→ Task requirements: Within these entries, which lines include the string "saya"? Copy each one.

→ Data to use:
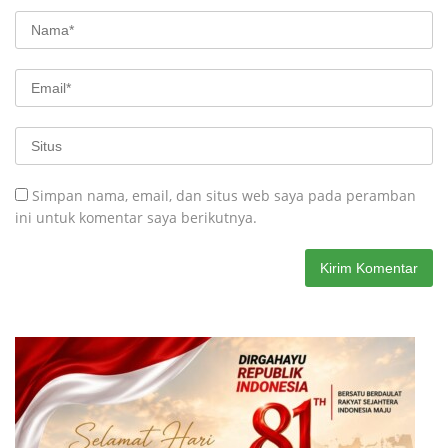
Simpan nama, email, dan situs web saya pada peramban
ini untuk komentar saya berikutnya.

---

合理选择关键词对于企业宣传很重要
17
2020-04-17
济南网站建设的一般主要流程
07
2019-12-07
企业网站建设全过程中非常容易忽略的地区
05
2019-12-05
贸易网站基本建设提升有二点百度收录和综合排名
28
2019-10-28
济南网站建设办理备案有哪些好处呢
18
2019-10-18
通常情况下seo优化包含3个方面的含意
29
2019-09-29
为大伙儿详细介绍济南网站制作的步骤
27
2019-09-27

→ Response to this task:
Simpan nama, email, dan situs web saya pada peramban
ini untuk komentar saya berikutnya.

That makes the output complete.